Heilige Apollina, zahnlose Jungfrau: Bitte für uns!

Wenn fromme Christen unter Zahnschmerzen leiden, erhoffen sie sich von den Bittgebeten an Apollonia –Patronin der Zahnärzte und Schutzheilige bei Zahnkrankheiten – Linderung von ihrer Pein und Stärke im Ertragen der Schmerzen.

Heilige Apollonia, ein armer Sünder steh ich da. Mich schmerzen meine Zähne. Lass Dich doch bald versöhnen. Und schenk mir Ruh in mein Gebein, dass ich vergess der Zahnweh Pein.“

Der frommen Legende nach musste die Jungfrau Apollonia höllische Qualen erleiden, als Schergen des römischen Kaisers und Christenverfolgers Decius (249-251) die Kinnlade zertrümmerten und alle Zähne ausschlugen. Anschließend wurde die zahnlose Märtyrerin bei lebendigem Leib verbrannt.

Apollonia wird in der sakralen Kunst mit den Attributen ihres Martyriums dargestellt: Märtyrerpalme, Krone, Zange und Zähne. Papst Johannes XXI. (1276-1277) riet den Gläubigen, bei Zahnschmerzen zur zahnlosen Jungfrau zu beten.

Zahnbrecher und Dentisten

Die heute in Deutschland tätigen Dentisten dürfen nur mit Approbation ihren Beruf ausüben. Das war nicht immer so. Im Mittelalter priesen Quacksalber und Kurpfuscher marktschreierisch ihre angeblichen ärztlichen Kunstfertigkeiten an. Diese „Zahnbrecher“ und „Zahnreißer“ prahlten mit ihrer Geschicklichkeit und Kunst, die sie allerdings – zum Schaden ihrer bemitleidenswerten Patienten – selten wirklich beherrschten.

Der erste „Dentist“ ging nachweislich vor 14 000 Jahren seinem stomatologischen Gewerbe nach. Das belegt ein kariöser Backenzahns, der 1988 in der Felshöhle von Riparo Villabruna bei Sovramonte in Norditalien gefunden wurde. Er gehörte einem Mann, dem ein vorzeitlicher Heilkundiger sein faules Beißerchen gezogen hatte.

„Der Backenzahn aus Villabruna beweist, dass es bereits vor mindestens 14.000 Jahren, in der jüngeren Altsteinzeit, erste Eingriffe an kariösem Zahngewebe gab“, erklärt der Anthropologe Ottmar Kullmer, Experte für Evolution und Funktionsmorphologie von Urmenschen-Zähnen im Senckenberg Forschungsinstitut in Frankfurt am Main.

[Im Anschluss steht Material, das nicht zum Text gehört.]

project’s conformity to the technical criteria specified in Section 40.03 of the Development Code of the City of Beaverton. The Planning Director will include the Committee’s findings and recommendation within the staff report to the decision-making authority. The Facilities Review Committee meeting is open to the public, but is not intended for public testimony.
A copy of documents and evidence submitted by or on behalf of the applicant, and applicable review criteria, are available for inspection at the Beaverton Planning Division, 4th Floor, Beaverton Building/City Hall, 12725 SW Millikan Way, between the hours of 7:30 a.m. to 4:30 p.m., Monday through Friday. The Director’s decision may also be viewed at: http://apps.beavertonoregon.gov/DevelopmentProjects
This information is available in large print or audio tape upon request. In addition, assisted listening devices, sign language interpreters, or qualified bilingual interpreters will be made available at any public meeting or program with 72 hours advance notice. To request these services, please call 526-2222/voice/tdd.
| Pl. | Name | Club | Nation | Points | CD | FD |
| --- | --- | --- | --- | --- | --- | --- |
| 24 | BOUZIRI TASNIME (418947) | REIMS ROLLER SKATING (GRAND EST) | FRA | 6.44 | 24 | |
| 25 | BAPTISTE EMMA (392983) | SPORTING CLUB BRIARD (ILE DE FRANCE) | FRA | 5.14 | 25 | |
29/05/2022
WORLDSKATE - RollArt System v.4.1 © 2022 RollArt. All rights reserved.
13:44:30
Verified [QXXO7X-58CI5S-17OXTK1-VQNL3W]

Zahnwurm – Wurzel allen Übels

Bis in die Neuzeit hielt sich der Glaube, dass der Zahnwurm (englisch: Tooth worm) für Karies verantwortlich sei. Scribonius Largus, Leibarzt von Kaiser Claudius empfahl Mitte des ersten Jahrhunderts n. Chr. zur Behandlung Räucherungen und Spülungen, Einlagen und Kaumittel.

Hildegard von Bingen (1098-1179), die große heilkundige Nonne vom Rhein, erkannte schließlich, dass nicht ein Krabbeltier, sondern mangelnde Hygiene die Ursache für Zahnschmerzen war.

Angst vor dem Zahnarzt

Niemand geht gerne zum Zahnarzt. Doch eine echte Angst vor dem Zahn-Spezialisten – auch Zahnbehandlungs-, Dental- oder Odontophobie genannt – geht noch weit darüber hinaus. „Bei einer Zahnbehandlungsphobie erscheinen Betroffene erst gar nicht in der Praxis und das oft über viele Jahre hinweg“, erklärt Peter Jöhren, Fachzahnarzt für Oralchirurgie und Leiter der Zahnklinik Bochum.

Laut Bundeszahnärztekammer (BZÄK) leiden fünf bis zehn Prozent der Menschen in Deutschland unter einer Zahnbehandlungsphobie. Dabei handelt es sich um eine psychosomatische Angsterkrankung. Betroffene geraten regelrecht in Panik, wenn sie auch nur an den Besuch beim Zahnarzt denken.